Mais Reaves n’accepte pas sa défaite. Au lieu de reconnaître la supériorité physique de son jeune opposant, il choisit de se poser en victime.

Il accuse Xhekaj d’avoir triché, d’avoir jeté les gants sans prévenir, de ne pas respecter « le code ». Il poursuit même en affirmant que Xhekaj simule une blessure quelques mois plus tard pour éviter une revanche. C’est petit. C’est mesquin. Et surtout, c’est faux. Xhekaj subira une opération à l’épaule, prouvant la véracité de sa blessure.

Le Shérif ne l’a pas évité. Il l’a anéanti.

Malgré tout, malgré les performances catastrophiques de Reaves, Sheldon Keefe continuait de lui faire confiance. On l’envoyait même sur la glace avec deux minutes à faire, Mais le coach, qui est maintenant au New Jersey, ne peut plus rien faire pour lui.

Reaves, au lieu de se faire discret, multiplie les déclarations agressives. Il parle encore de Xhekaj. Il défie Pezzetta car il ne peut pas battre Xhekaj. Il se raccroche à son image de dur-à-cuire pendant que ses statistiques sont dignes d’un joueur de la ECHL.

35 matchs. Deux assistances. Aucun but. Un différentiel de -11. Un impact négatif partout où il passe.

Brad Treliving, celui-là même qui l’a signé, finit par céder. Il envoie Ryan Reaves à San Jose, en retour d’un jeune défenseur gaucher, Henry Thrun, 24 ans, qui n’a rien d’un sauveur mais qui n’est pas un poids mort.

Thrun, choix de 4e ronde en 2019, a disputé 60 matchs l’an dernier avec les Sharks, récoltant 12 points (2 buts, 10 passes). Il n’est pas spectaculaire, mais il est jeune, il patine, et surtout, il ne coûte que 1 million de dollars. Son contrat se termine en 2026, mais il est encore agent libre avec compensation. À ce stade, c’est une victoire.

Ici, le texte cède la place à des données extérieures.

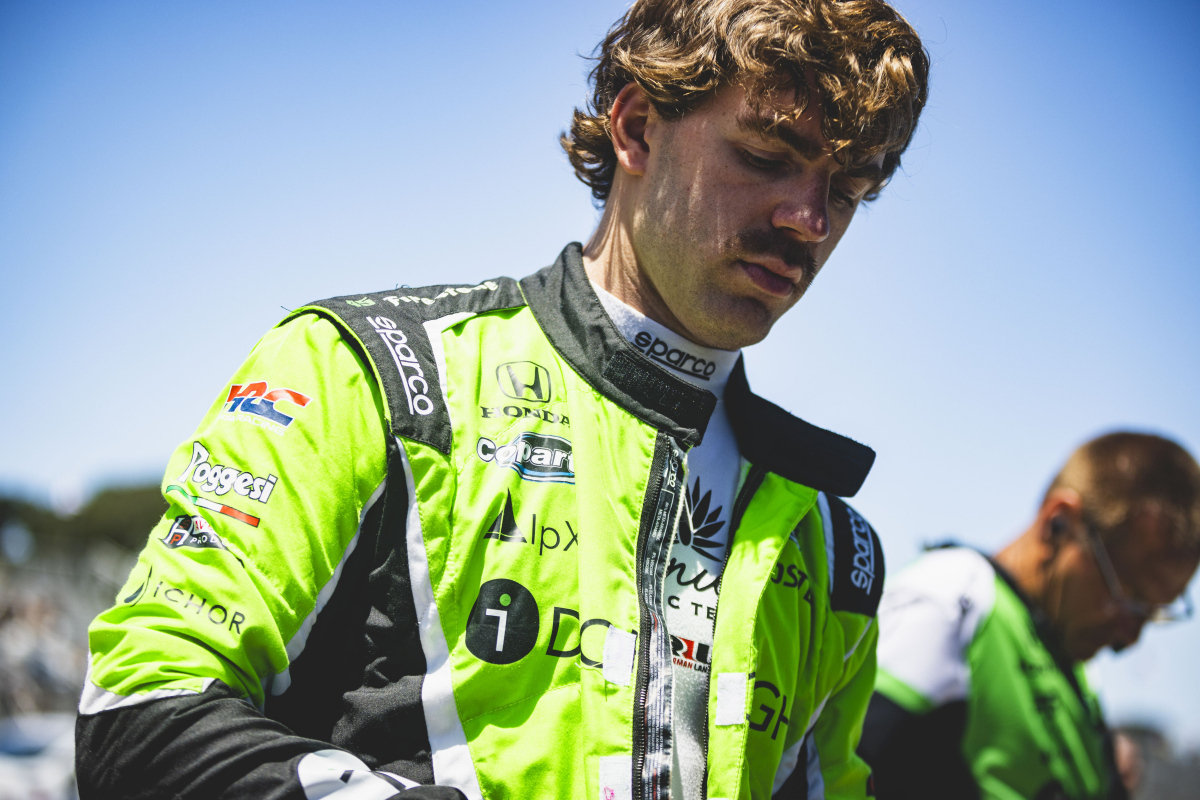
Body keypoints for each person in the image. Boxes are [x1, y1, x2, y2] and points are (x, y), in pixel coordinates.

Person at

Toronto se débarrasse d’un contrat embarrassant. San Jose, quant à elle, récupère un vétéran de 40 ans qui n’a plus rien à offrir, sinon des coups de poing inutiles et une réputation surfaite.

Soyons clairs : personne ne veut jouer pour les Sharks. Cette équipe est devenue le cimetière des carrières oubliées. Elle collectionne les défaites, les -4, les blessures et les choix au repêchage. C’est là que vont mourir les rêves. 

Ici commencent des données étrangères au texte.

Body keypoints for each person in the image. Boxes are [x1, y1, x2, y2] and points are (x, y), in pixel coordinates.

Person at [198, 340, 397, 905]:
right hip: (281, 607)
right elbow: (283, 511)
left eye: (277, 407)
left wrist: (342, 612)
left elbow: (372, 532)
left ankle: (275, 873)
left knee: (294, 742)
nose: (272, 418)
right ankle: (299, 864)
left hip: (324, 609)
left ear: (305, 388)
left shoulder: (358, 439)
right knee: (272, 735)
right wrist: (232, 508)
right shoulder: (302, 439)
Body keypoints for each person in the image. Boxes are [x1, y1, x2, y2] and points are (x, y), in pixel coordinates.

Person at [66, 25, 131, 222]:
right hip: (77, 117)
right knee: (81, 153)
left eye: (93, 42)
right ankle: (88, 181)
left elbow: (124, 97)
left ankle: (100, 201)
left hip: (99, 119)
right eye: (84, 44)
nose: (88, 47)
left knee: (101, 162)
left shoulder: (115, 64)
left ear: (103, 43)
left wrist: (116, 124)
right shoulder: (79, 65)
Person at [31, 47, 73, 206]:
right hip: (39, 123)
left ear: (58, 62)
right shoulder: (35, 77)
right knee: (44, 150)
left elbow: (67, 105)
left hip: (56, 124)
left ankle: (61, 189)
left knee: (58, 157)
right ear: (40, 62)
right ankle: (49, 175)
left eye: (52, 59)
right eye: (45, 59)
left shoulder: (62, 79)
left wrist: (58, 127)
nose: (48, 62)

Le symbole est fort. Le « shérif » de Toronto, celui qui devait protéger Matthews, Tavares et Nylander, se retrouve banni dans le Far West californien. Dans l’indifférence la plus totale.

Reaves a brisé sa propre carrière. Par arrogance. Par refus de se moderniser. Par incapacité à reconnaître ses limites. Il s’est cru indispensable. Il n’était qu’un accessoire. Et pire encore, il a insulté l’intelligence collective en insinuant que Xhekaj, opéré à l’épaule, simulait.

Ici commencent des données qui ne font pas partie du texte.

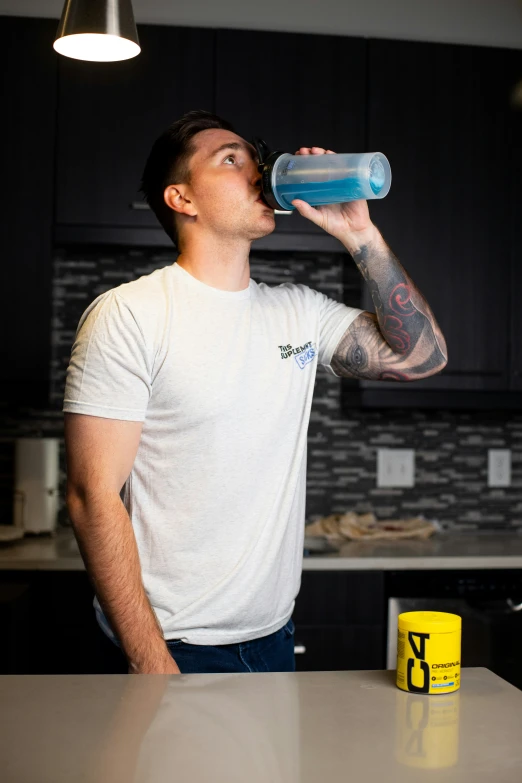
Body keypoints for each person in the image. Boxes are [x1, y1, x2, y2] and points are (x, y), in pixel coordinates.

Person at [63, 110, 447, 675]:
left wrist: (361, 235)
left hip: (271, 639)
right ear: (182, 198)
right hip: (169, 644)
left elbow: (422, 356)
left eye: (256, 157)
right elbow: (91, 497)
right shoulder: (129, 315)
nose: (258, 171)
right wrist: (152, 661)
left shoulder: (299, 311)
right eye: (231, 159)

Dans les coulisses de la ligue, plusieurs le confirment : la réputation de Reaves est éclatée. On ne le prend plus au sérieux. Il ne fait plus peur. Il est lent, prévisible, et complètement dépassé par la nouvelle génération.

Arber Xhekaj, lui, entame la 2e année de son contrat de deux ans à 1,3 M$ par année. Il n’a pas pu s’empêcher de lancer un message clair comme de l'eau de roche :

« Tu ne vas pas t'en permettre avec mes coéquipiers, parce que je suis là pour m'assurer que ça n'arrive jamais. »
Pas besoin de nommer Reaves. Le message était clair.

Le hockey d’aujourd’hui n’a plus besoin de goons. Il a besoin d'attaquants ou de défenseurs mobiles capables de jeter les gants au besoin, mais surtout capables de jouer au hockey. C’est ce qu’incarne Xhekaj. C’est ce que Reaves a refusé de devenir. Et il en paie aujourd’hui le prix ultime.

Toronto, en se débarrassant de Reaves, tourne une page. Tardivement. Mais mieux vaut tard que jamais. Et San Jose, en acceptant cet échange, prouve à quel point cette organisation veut protéger ses jeunes prodiges.

Macklin Celebrini va sentir qu'il mesure deux pouces de plus. 

Mais la réalité est que Ryan Reaves est fini à la corde.

Il terminera sa carrière comme il l’a commencée : sur un quatrième trio ou dans les gradins, loin des projecteurs. Mais cette fois, sans crainte, sans prestige, sans rôle réel. Juste une caricature d’un passé glorieux. Juste un rappel de ce qui arrive quand on refuse d’évoluer.

Et pendant ce temps, quelque part à Montréal, un jeune défenseur du nom de Xhekaj regarde cette saga avec un sourire en coin.

Il n’a pas juste vaincu Reaves.

Il l’a envoyé à la semi-retraite.

Avec un seul combat. Un seul coup. Une seule vérité.